● **What the task asks**
Each line that contains "комментариев" needs to be copied from the listing.

● **Records supplied**
----

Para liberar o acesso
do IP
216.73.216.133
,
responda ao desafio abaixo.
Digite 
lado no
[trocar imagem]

----

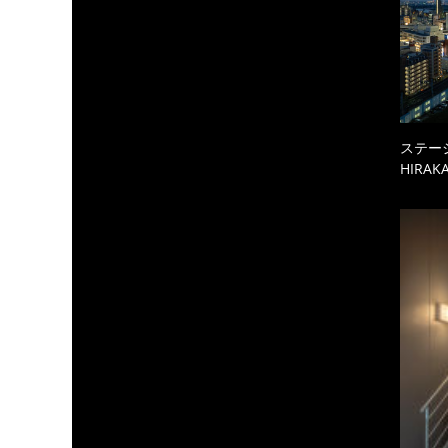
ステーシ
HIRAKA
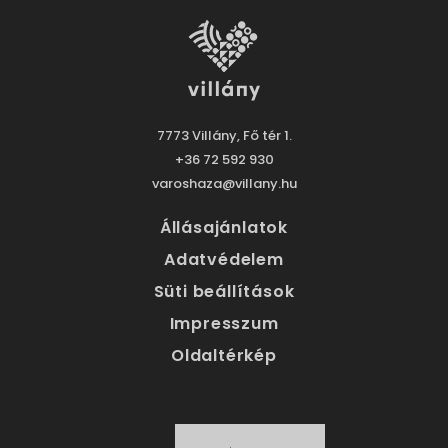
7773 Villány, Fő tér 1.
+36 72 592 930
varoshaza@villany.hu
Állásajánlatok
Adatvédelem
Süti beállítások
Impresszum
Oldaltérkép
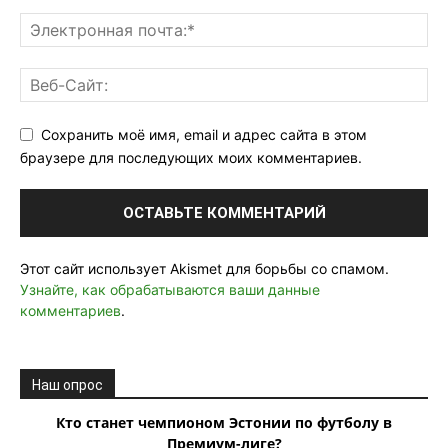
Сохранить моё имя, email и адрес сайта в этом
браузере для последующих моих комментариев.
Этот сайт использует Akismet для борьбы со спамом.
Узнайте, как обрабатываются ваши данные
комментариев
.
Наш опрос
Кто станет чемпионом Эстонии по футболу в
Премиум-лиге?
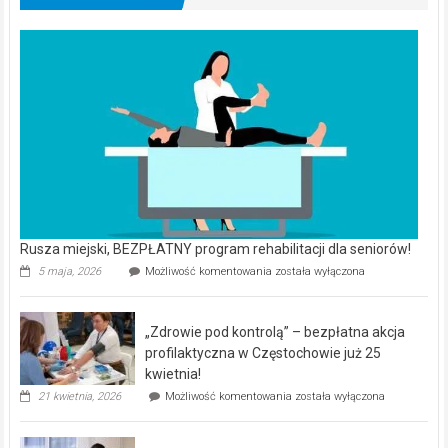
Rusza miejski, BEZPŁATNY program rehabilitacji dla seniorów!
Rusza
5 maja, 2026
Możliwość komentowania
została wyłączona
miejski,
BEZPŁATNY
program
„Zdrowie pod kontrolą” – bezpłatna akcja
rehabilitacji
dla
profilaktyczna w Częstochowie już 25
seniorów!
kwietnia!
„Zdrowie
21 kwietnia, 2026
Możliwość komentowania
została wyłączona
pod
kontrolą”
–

----

● **Your solution**
браузере для последующих моих комментариев.
комментариев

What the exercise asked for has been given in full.